C compared to languages like Java or Perl generally offers greater flexibility and performance. On the flip side, it makes programming tasks more complex and debugging more difficult. C requires more time from the programmer, in order to minimize time spent running on the computer. Higher-level languages on the other hand, require less from the programmer, at the expense of longer run-time.
Just how big is the difference? Depending on the task, it seem that it can vary quite a bit. To satisfy my curiosity about that difference, I recently wrote a small text analysis program in bother C and Perl.

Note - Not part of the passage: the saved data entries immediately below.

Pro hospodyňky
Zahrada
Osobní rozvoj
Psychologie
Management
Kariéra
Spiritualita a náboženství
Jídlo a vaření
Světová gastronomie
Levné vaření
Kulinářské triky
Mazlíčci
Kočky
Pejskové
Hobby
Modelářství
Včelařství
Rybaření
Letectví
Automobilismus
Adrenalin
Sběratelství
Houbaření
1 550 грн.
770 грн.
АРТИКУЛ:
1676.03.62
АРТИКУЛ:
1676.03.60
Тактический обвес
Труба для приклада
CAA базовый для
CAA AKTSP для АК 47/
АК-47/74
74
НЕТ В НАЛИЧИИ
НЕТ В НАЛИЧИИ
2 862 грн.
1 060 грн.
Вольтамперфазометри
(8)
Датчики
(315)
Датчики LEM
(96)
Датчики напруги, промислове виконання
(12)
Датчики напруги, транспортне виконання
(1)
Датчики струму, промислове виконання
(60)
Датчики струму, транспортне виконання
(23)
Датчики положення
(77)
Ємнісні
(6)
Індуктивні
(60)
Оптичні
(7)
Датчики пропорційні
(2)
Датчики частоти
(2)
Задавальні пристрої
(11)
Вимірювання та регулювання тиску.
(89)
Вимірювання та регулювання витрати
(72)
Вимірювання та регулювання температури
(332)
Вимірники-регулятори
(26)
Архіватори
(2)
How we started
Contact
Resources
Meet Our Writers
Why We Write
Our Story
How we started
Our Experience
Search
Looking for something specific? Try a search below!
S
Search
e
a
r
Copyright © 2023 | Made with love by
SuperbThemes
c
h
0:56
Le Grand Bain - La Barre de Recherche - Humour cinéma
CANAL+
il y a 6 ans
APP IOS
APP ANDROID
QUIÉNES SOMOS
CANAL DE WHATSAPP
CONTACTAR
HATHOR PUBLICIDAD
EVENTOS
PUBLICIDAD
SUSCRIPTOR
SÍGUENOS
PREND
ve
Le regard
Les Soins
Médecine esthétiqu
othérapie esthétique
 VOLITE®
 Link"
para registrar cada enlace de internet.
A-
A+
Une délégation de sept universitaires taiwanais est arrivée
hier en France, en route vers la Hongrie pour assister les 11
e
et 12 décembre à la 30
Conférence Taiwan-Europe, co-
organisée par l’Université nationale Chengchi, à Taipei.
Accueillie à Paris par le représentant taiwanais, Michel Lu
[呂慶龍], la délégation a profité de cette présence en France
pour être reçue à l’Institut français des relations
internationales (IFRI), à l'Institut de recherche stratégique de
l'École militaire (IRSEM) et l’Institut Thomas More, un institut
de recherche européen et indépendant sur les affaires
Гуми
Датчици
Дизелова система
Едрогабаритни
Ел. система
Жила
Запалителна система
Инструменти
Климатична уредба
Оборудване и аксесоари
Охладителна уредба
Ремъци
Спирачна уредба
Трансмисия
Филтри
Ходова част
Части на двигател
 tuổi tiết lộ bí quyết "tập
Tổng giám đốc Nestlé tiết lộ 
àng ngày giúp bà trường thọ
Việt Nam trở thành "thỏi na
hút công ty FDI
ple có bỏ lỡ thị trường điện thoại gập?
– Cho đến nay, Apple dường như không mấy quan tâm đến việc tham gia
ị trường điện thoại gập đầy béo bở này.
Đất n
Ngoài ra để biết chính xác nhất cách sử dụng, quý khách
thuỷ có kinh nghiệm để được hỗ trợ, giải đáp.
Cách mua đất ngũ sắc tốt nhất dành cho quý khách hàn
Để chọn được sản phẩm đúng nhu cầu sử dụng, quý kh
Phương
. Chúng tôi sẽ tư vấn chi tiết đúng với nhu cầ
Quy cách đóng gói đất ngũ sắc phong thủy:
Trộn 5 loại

The basic idea was to count characters and words in a text file, and output a sorted report of the frequency of the various characters (and words). Nothing terribly fancy.
I was a bit surprised by the results. The Perl program was a svelte 40 lines. I dashed it off in less than 10 minutes, and aside from 1 silly typo, it needed only negligible debugging. The C program by contrast required more than 400 lines of code, and the data structures in particular required substantial time to debug.
On the flip side, the C program proved nearly 10x faster than the Perl one. Which was interesting since I assumed that built-in data types and string processing were Perl’s strong suits.
I guess arguments can be made either way, but for my purposes, I think I’ll be using a lot more Perl in the future, so long as speed is not of the utmost concern.
Below is a sample of the Perl code.
#!/usr/bin/perl -w
use strict;
die("Usage: $0 infile outfile\n") if @ARGV != 2;
open(IN, "$ARGV[0]") || die("Can't open $ARGV[0] for reading.\n");
open(OUT, ">$ARGV[1]") || die("Can't open $ARGV[1] for writing.\n");
my($wordFreqs, $charFreqs);
while(<IN>)
{
my(@chars) = split //;
$_ =~ s/^[^a-zA-Z\']+//;my(@words) = split /[^a-zA-Z\']+/;
foreach (@words) { $wordFreqs->{lc($_)}++; }
foreach (@chars) { $charFreqs->{lc($_)}++; }
}
close(IN);
print OUT "Characters\n\n";
foreach (sort { $charFreqs->{$b} <=> $charFreqs->{$a} } keys %$charFreqs)
{
printf(OUT "%-5s %10s %5d\n", $_, " ", $charFreqs->{$_});
}
print(OUT "\n\n\nWords\n\n");
foreach (sort { $wordFreqs->{$b} <=> $wordFreqs->{$a} } keys %$wordFreqs)
{
printf(OUT "%-20s %10s %5d\n", $_, " ", $wordFreqs->{$_});
}
close(OUT);